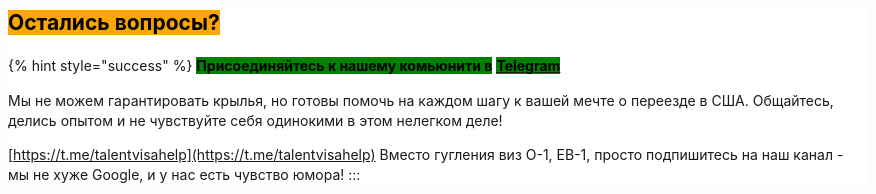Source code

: ## <mark style="background-color:orange;">Остались вопросы?</mark>

{% hint style="success" %}
<mark style="background-color:green;">**Присоединяйтесь к нашему комьюнити в**</mark> [<mark style="background-color:green;">**Telegram**</mark>](https://t.me/+_cMRBs7JkCFmZTcy)

Мы не можем гарантировать крылья, но готовы помочь на каждом шагу к вашей мечте о переезде в США. Общайтесь, делись опытом и не чувствуйте себя одинокими в этом нелегком деле!

[https://t.me/talentvisahelp](https://t.me/talentvisahelp)
Вместо гугления виз O-1, EB-1, просто подпишитесь на наш канал - мы не хуже Google, и у нас есть чувство юмора!
:::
□ □ □
■ Exercise instructions
Could you extract the source text from the material above and reproduce it line for line, without the pictures?

■ Your response
Source code

: ## <mark style="background-color:orange;">Остались вопросы?</mark>

{% hint style="success" %}
<mark style="background-color:green;">**Присоединяйтесь к нашему комьюнити в**</mark> [<mark style="background-color:green;">**Telegram**</mark>](https://t.me/+_cMRBs7JkCFmZTcy)

Мы не можем гарантировать крылья, но готовы помочь на каждом шагу к вашей мечте о переезде в США. Общайтесь, делись опытом и не чувствуйте себя одинокими в этом нелегком деле!

[https://t.me/talentvisahelp](https://t.me/talentvisahelp)
Вместо гугления виз O-1, EB-1, просто подпишитесь на наш канал - мы не хуже Google, и у нас есть чувство юмора!
:::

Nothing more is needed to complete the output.